Work required
Please filter the data down to the lines that include the word "have" and copy them.

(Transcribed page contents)
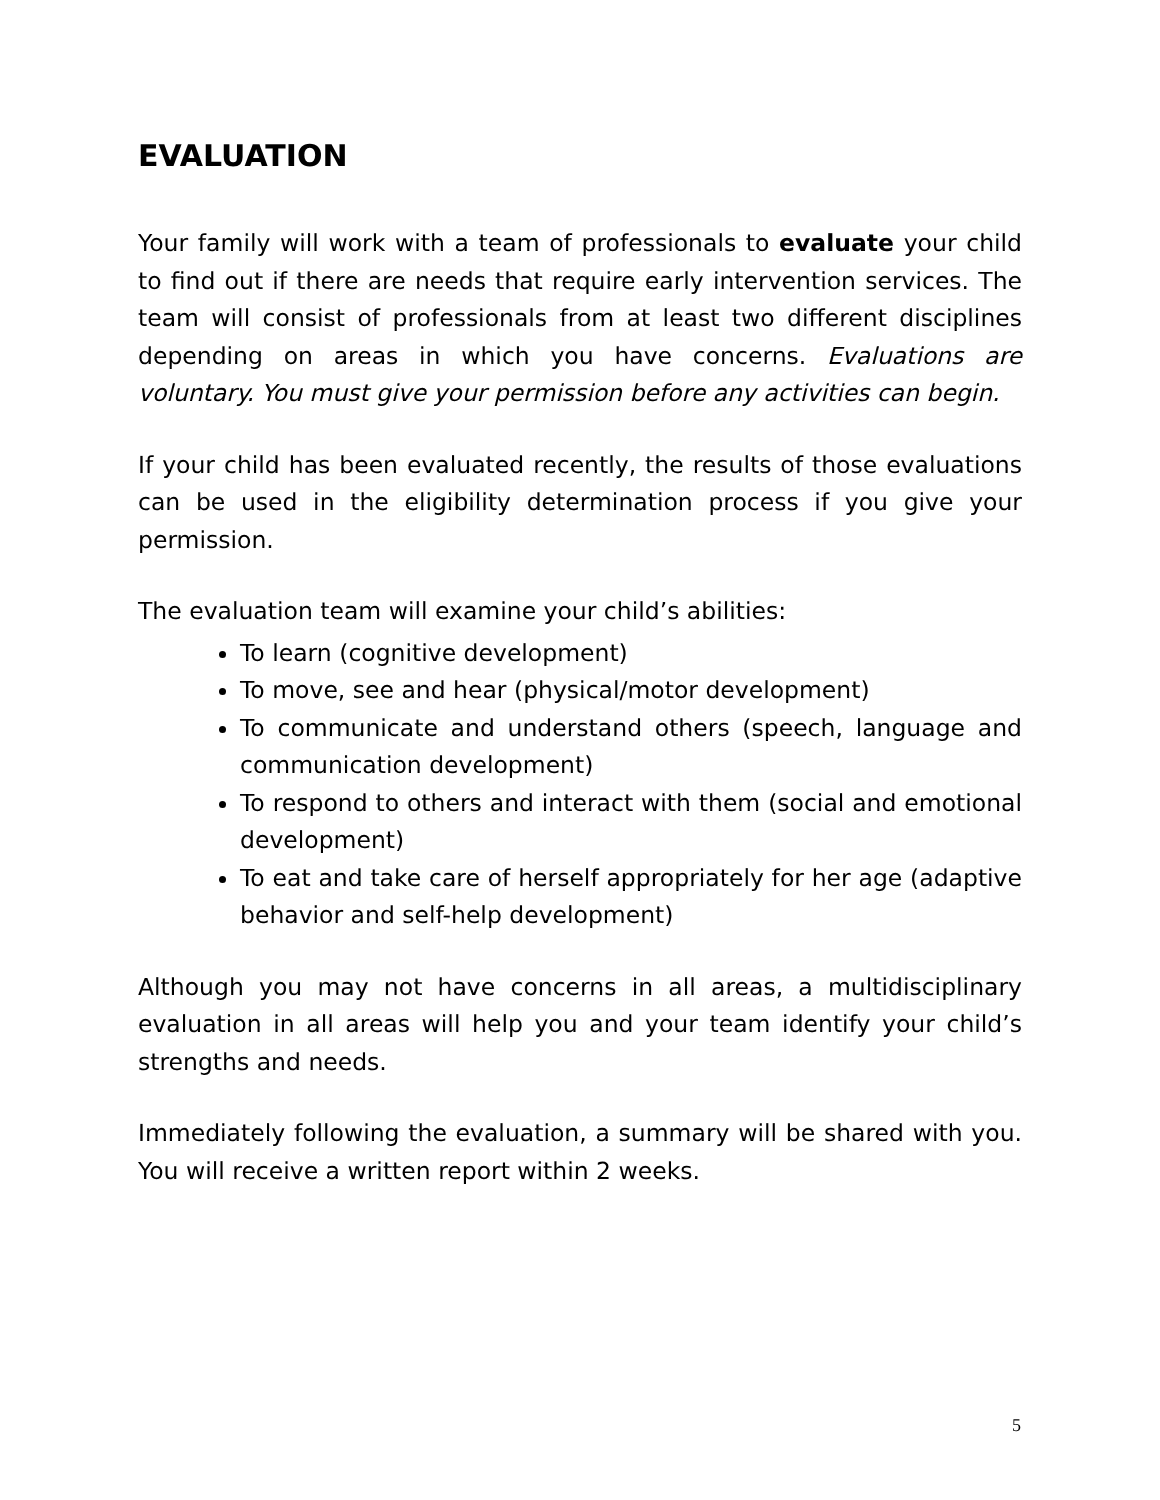EVALUATION
Your family will work with a team of professionals to evaluate your child to find out if there are needs that require early intervention services. The team will consist of professionals from at least two different disciplines depending on areas in which you have concerns. Evaluations are voluntary. You must give your permission before any activities can begin.
If your child has been evaluated recently, the results of those evaluations can be used in the eligibility determination process if you give your permission.
The evaluation team will examine your child’s abilities:
To learn (cognitive development)
To move, see and hear (physical/motor development)
To communicate and understand others (speech, language and communication development)
To respond to others and interact with them (social and emotional development)
To eat and take care of herself appropriately for her age (adaptive behavior and self-help development)
Although you may not have concerns in all areas, a multidisciplinary evaluation in all areas will help you and your team identify your child’s strengths and needs.
Immediately following the evaluation, a summary will be shared with you. You will receive a written report within 2 weeks.
5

Exercise result
Your family will work with a team of professionals to evaluate your child to find out if there are needs that require early intervention services. The team will consist of professionals from at least two different disciplines depending on areas in which you have concerns. Evaluations are voluntary. You must give your permission before any activities can begin.
Although you may not have concerns in all areas, a multidisciplinary evaluation in all areas will help you and your team identify your child’s strengths and needs.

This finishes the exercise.